Le Château Trompette (ou Tropeyte) a été construit par Charles VII, après la réunion de la Guyenne à la couronne, pour surveiller Bordeaux dont les sentiments anglophiles l’inquiétaient encore. Il a été démoli lors des travaux de fortification de Vauban.



A son emplacement, a été aménagée la place des Quinconces actuelle.



Xaintrailles est mort le 7 octobre 1461 et il est enterré dans l’église des Cordeliers à Nérac.





J. de  La Ville Baugé.



(1)   Superbe ensemble monumental dans l’agglomération de Xaintrailles et toujours propriété privée de nos jours.

Xaintrailles est à 30 km à l’Ouest d’Agen et à 15 km au Nord-Ouest de Lavardac, son chef-lieu de canton.





Sources :

-         Henri Wallon – Jeanne d’Arc – Arnaud de Vesgre – 1998

-         Marius Sepet – Jeanne d’Arc – Jean de Bonnot – 2002

-         Colonel de Liocourt – La Mission de Jeanne d’Arc – Tome II – Nouvelles Editions Latines 1974

-         R. Pernoud et M.V. Clin – Jeanne d’Arc – Fayard 1996

-         Jean-Claude Colrat – Les Compagnons d’Armes de Jehanne la Pucelle et du Siège d’Orléans – Le Briquet (Amicale des Collectionneurs de figurines historiques du centre Loire) 2, cloître Saint Pierre le Puellier 45000 Orléans.

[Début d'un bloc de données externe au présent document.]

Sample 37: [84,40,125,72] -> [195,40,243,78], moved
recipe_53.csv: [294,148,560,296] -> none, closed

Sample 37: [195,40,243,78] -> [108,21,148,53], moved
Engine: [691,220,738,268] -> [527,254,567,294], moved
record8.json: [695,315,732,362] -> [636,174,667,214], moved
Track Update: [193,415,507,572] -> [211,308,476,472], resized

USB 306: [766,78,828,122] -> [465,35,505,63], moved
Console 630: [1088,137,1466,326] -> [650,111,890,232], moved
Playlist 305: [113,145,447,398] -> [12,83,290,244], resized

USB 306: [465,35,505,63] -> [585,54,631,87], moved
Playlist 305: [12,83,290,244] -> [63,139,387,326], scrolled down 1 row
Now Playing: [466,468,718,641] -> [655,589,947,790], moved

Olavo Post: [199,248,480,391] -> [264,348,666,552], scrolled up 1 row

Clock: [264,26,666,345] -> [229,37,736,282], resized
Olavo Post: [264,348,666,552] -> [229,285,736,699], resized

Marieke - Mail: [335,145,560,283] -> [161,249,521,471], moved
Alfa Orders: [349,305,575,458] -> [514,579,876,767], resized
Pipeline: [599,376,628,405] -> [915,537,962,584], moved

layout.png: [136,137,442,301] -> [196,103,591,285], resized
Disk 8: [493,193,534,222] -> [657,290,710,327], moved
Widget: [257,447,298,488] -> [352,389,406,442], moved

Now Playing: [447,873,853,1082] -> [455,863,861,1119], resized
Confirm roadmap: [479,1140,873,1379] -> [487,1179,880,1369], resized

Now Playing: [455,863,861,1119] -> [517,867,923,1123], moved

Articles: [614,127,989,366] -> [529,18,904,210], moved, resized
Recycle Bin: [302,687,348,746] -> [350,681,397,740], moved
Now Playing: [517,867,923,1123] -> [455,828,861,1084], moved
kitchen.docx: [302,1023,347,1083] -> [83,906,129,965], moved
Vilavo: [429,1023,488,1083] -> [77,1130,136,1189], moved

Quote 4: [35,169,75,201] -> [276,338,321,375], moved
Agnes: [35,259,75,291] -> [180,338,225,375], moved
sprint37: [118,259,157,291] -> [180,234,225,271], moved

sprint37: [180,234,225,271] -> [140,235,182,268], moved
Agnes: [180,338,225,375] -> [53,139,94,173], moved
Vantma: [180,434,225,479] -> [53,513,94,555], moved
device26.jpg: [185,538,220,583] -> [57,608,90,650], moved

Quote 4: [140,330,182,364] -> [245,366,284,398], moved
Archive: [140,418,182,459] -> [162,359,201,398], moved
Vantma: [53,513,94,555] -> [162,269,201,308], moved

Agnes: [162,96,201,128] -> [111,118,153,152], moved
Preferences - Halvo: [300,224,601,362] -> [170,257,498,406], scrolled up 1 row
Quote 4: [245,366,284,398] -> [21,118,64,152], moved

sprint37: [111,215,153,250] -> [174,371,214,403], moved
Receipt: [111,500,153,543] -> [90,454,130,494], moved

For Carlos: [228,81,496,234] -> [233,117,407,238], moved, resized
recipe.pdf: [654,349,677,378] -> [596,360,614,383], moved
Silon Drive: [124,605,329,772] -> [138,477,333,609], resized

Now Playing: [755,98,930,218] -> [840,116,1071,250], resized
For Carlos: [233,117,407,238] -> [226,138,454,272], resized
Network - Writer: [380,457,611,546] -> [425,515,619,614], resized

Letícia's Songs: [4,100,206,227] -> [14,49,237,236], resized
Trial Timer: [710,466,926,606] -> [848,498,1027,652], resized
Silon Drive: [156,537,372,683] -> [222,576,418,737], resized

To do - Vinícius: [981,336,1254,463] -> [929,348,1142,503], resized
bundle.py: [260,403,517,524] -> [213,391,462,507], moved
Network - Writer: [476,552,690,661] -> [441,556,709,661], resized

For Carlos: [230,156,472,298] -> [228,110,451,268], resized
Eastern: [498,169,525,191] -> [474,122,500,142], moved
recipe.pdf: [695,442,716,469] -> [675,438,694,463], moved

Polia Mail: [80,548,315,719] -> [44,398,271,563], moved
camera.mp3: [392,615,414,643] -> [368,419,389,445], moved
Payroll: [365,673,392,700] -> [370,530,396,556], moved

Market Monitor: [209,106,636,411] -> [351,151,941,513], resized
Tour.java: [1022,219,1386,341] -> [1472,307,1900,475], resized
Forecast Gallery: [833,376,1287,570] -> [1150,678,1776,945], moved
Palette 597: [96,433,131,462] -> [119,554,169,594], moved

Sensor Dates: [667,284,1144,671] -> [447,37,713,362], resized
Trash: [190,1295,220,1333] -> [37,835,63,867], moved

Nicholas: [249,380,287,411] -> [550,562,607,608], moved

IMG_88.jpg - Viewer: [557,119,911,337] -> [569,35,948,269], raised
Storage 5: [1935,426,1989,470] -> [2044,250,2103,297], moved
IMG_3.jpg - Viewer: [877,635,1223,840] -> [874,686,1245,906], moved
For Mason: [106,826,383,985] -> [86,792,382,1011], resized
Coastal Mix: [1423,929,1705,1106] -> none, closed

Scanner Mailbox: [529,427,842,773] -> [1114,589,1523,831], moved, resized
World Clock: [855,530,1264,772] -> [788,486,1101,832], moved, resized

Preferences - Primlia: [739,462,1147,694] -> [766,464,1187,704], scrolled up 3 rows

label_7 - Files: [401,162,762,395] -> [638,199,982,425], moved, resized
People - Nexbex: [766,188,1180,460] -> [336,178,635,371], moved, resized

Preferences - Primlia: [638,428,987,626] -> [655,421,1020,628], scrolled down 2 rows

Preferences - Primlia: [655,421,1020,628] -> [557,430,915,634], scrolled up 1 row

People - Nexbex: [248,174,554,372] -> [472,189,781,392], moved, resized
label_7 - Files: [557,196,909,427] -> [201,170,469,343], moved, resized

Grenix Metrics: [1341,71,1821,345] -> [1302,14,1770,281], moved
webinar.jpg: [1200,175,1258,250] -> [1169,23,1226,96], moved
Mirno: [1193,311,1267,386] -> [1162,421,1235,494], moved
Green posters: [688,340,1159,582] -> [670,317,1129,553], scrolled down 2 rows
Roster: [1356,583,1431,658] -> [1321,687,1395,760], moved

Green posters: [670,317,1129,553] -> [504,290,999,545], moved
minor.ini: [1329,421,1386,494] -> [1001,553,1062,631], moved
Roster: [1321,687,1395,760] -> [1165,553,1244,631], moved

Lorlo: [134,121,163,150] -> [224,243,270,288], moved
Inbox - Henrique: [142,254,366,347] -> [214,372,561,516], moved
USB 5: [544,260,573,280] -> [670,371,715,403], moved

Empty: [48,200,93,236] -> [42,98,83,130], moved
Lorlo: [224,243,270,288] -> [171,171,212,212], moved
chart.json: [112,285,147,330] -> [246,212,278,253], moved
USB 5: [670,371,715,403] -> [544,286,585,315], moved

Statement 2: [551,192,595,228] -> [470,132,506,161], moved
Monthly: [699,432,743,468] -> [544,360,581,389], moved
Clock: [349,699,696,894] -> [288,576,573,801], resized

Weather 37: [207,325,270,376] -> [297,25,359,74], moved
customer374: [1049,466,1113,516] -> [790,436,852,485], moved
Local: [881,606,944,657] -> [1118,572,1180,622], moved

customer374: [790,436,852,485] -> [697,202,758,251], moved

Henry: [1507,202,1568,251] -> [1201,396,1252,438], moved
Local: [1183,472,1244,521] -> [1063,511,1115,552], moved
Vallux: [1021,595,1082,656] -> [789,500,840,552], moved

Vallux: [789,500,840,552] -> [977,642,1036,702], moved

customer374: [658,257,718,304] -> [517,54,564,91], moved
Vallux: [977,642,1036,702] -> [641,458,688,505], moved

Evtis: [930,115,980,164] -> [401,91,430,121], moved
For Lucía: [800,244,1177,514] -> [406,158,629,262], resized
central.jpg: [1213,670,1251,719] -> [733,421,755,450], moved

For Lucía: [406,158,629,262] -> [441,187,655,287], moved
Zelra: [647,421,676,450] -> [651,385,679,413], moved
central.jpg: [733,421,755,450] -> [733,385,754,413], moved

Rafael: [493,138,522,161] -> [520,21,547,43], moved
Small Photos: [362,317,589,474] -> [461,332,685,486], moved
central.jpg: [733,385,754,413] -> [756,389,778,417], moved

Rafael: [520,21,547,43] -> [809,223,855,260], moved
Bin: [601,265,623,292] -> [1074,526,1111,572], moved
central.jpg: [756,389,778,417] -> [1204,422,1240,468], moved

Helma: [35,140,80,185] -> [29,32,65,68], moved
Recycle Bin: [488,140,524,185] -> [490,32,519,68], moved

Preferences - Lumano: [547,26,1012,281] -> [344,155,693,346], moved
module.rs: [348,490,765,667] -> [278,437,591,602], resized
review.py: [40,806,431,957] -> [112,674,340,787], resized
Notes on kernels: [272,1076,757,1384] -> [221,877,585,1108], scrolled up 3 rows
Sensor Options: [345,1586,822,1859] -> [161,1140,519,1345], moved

http://perso.wanadoo.fr/jeanclaude.colrat/plus.htm

-         Maie-Paule Renaud – Jeanne d’Arc à Melun et en Seine-et-Marne – imprimé par La Main SAS Melun – 2002

-         Pierre Eberhart – Le pays de Lagny – Pays de Seine et Marne – Presses du Village C. de Bartillat

-         N.N. Bouillet – Dictionnaire Universel d’Histoire et de Géographie – Hachette – 1871

-         Revue des Amis des Côtes de Buzet – n° 8 – Printemps 1967 – article de Maurice Luxembourg – Agrégé d’histoire – secrétaire perpétuel de l’Académie d’Agen.